STORED DATA →
Segment Open

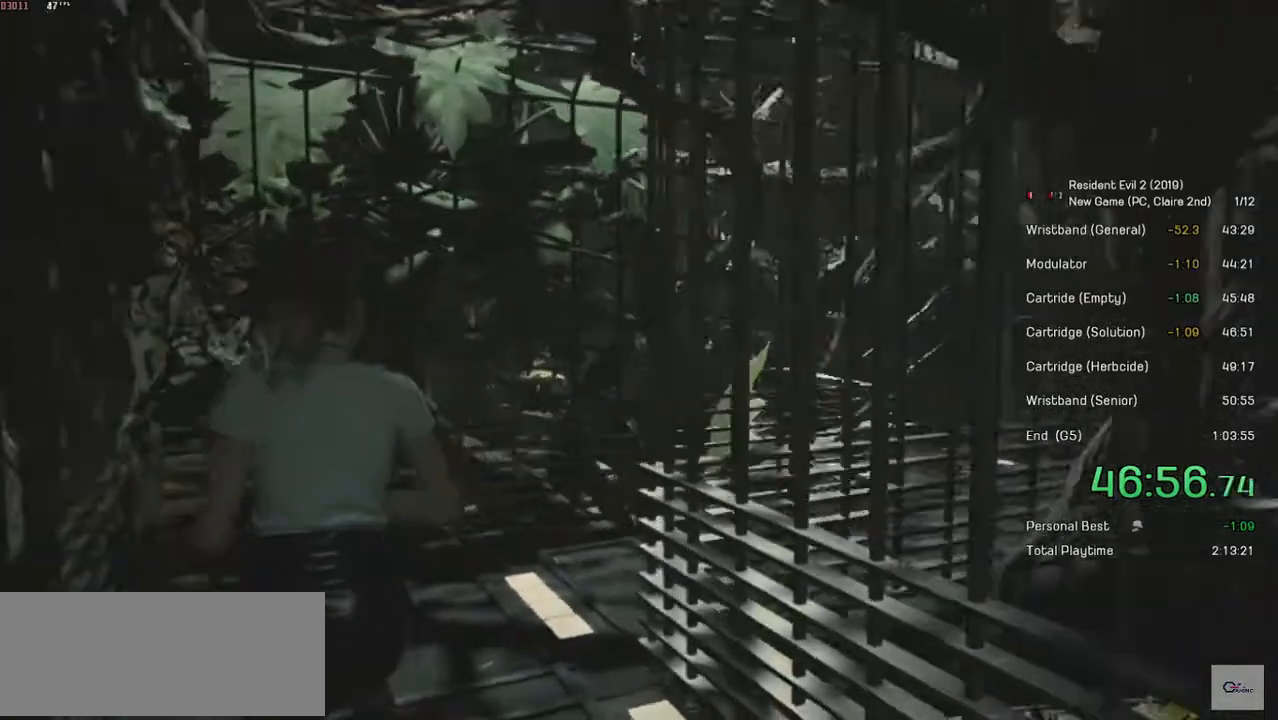
{"keys": ["shift", "w"], "mouse": [], "events": []}
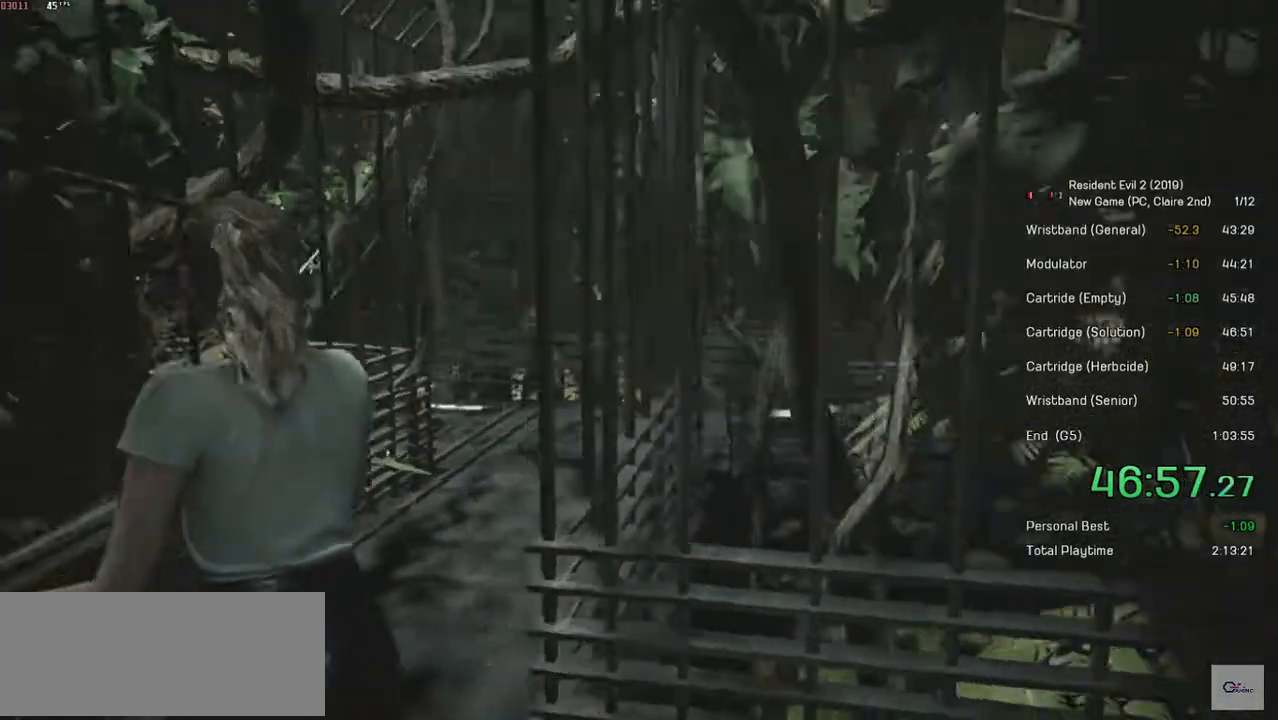
{"keys": ["d", "shift", "w"], "mouse": [], "events": [[300, "d", "down"]]}
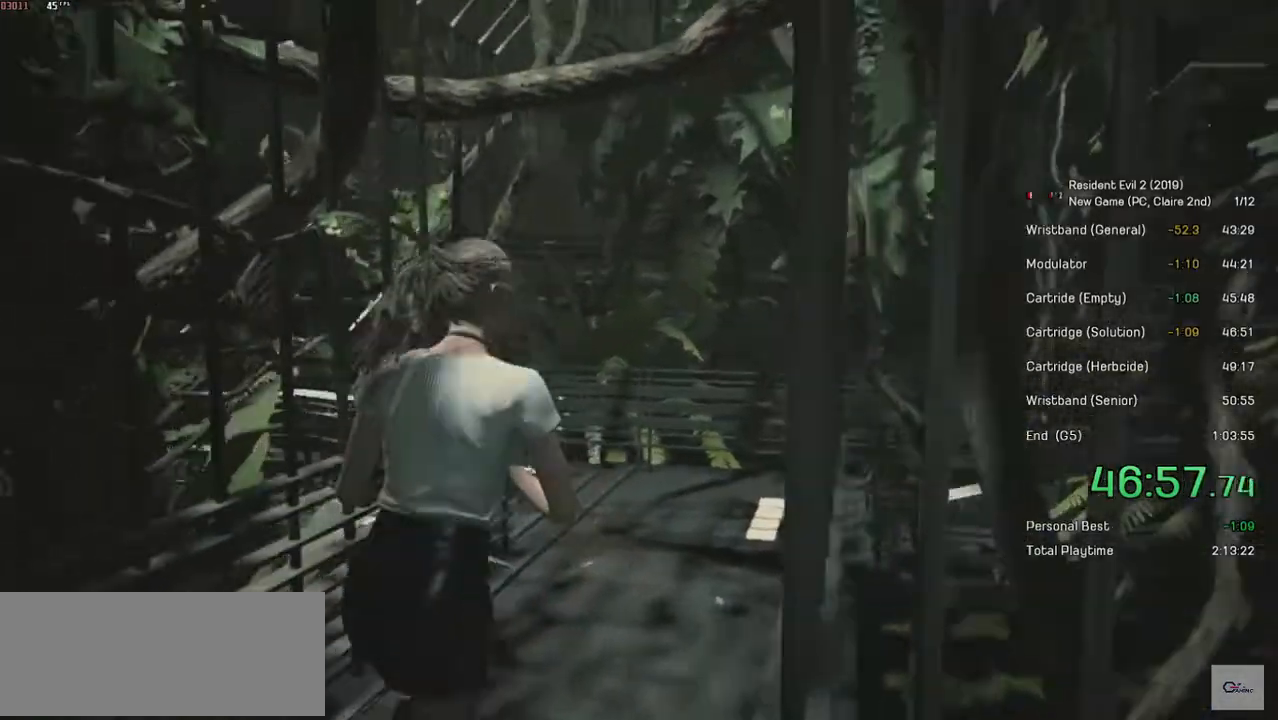
{"keys": ["d", "shift", "w"], "mouse": [], "events": []}
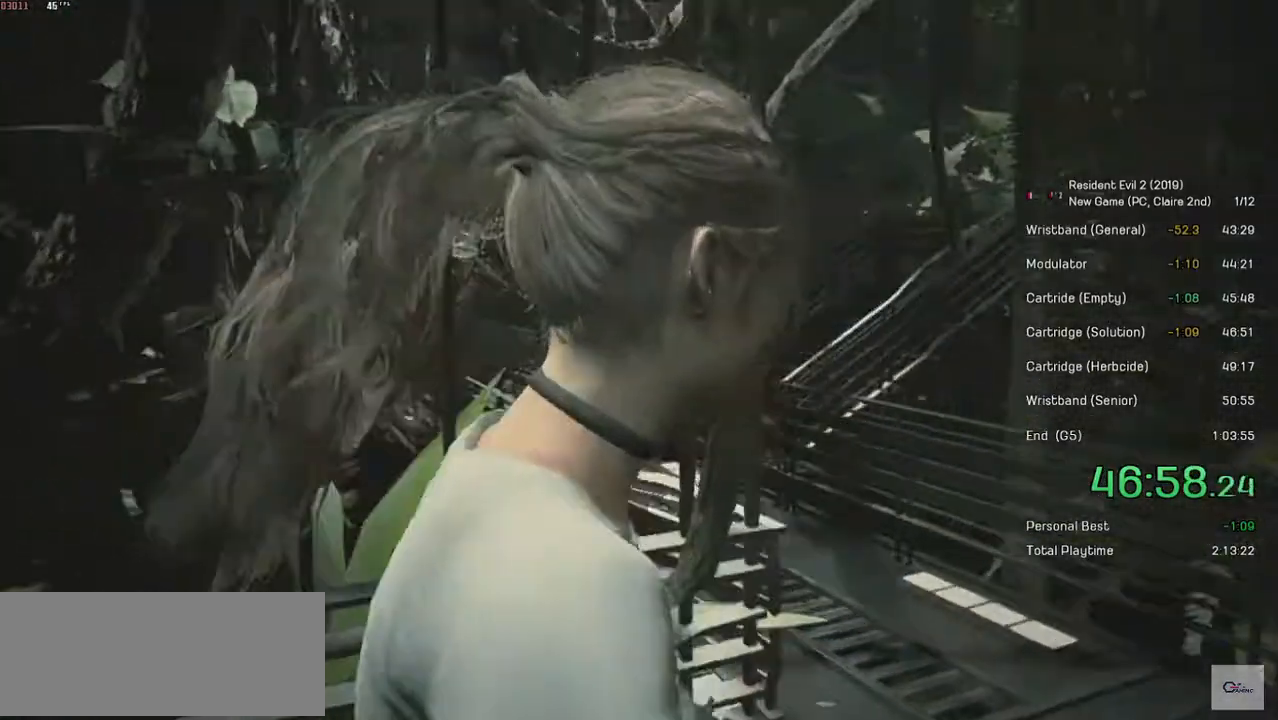
{"keys": ["shift", "w"], "mouse": [], "events": [[500, "d", "up"]]}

Segment Closed

Please make an exact copy of the whole listing and leave out its pictures.

FINISHED TASK →
{"keys": ["shift", "w"], "mouse": [], "events": []}
{"keys": ["d", "shift", "w"], "mouse": [], "events": [[300, "d", "down"]]}
{"keys": ["d", "shift", "w"], "mouse": [], "events": []}
{"keys": ["shift", "w"], "mouse": [], "events": [[500, "d", "up"]]}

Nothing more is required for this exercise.